Lady Bracknell instructs her servants to keep the windows of her house open as often, and for as long, as possible. From her earliest childhood onwards, Lady Bracknell has been accustomed to bracing temperatures, and she abhors a stuffy room. She has of late been regularly subjected to appalling cacophonies of noise from the street below. Having made enquiries of the boot boy, she now understands that these hideous noises emanate from certain types of electronic alarm. Evidently, these devices can be fitted both to houses and to motor cars. Lady Bracknell would venture to question the benefit of these alarms, as she has yet to discover a single instance of their effectively summoning aid to the injured party. She believes that these modern devices are not only ineffectual for the purpose for which they were designed, but that they are also a major contributor to the phenomenon of "noise pollution".

Lady Bracknell is also often woken from her slumbers by the untimely intrusion of a police helicopter into the skies directly above her house. Indeed, she has often gained the impression from the propinquity of the helicopter that the miscreant must be sheltering in her own back garden. Lady Bracknell is a fervent supporter of our officers of the law, and fully accepts that the measures taken to keep persons of quality safe are entirely necessary. Nevertheless, she begins to feel as though she is living in a war zone.


Blogger Becca said...

Your humble servant, ma'am.

Might I dare to suggest a device known as 'ear-plugs', milady? They are themselves productive of a certain irritation, but this may greatly subsume that of the external noise.

11:46 pm  
Blogger Lady Bracknell said...

Lady Bracknell's younger brother swears by these, but she has not herself used them to date for fear that she might fail to hear her mroning alarm call, and thus be rather more than fashionably late for her appointments.

8:25 am  
Blogger Becca said...

Were the morning alarm call the only concern of the good Lady, I would but recommend an alarm clock of the type designed for Deaf people; the vibrating pad thereof being quite compatible with earplugs.

2:24 pm  
Blogger Lady Bracknell said...

It is apparent to Lady Bracknell that her correspondent has researched this issue with considerable vigour. She is grateful for the recommendation, and will ponder the matter further.

She notes the irony of the fact that the helicopter is once again hovering overhead as she writes....

3:18 pm  
Blogger The Goldfish said...

Does such frequent presence of the helicopter not suggest that Lady Bracknell is under surveillance? Should her ladyship be reminded that whilst snuff and smelling salts are permitted, there are certain substances enjoyed by Queen Victoria herself which have since fallen into prohibition?

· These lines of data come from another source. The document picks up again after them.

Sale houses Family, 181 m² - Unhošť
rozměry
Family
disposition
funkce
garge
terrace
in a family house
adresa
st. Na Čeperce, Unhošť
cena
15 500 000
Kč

And I am not referring to certain German delicacies.

7:28 pm  
Blogger Lady Bracknell said...

Well, really!! Lady Bracknell is sure she does not know to what you are referring!! (She suspects that your reference to "certain German delicacies" is probably more than a little unseemly, however.)

Lady Bracknell's character is as spotless as her linen. The only 'substance' of which she avails herself is a little tobacco to steady her nerves.

7:41 pm  
Blogger The Goldfish said...

My apologises. I'm sure Lady Bracknell is as you say, as spotless as her linen, although given her advanced years and the ironing habits of her laundress, I imagine there are one or two creases.

There are some that say smoking is a filthy habit and unbecoming to a lady. However, it cannot be as harmful to the constitution as they rumour, when smoking positively cures kippers.

9:45 pm  
Blogger Lady Bracknell said...

Although Lady Bracknell considers it to be more than a trifle impertinent in her young correspondent to cast doubt on the professional skills of her launderess - not to mention to draw attention to her ladyship's seniority in years - she admires her correspondent's spunk, and is willing to confirm that much of her linen is no longer in its first flush of youth.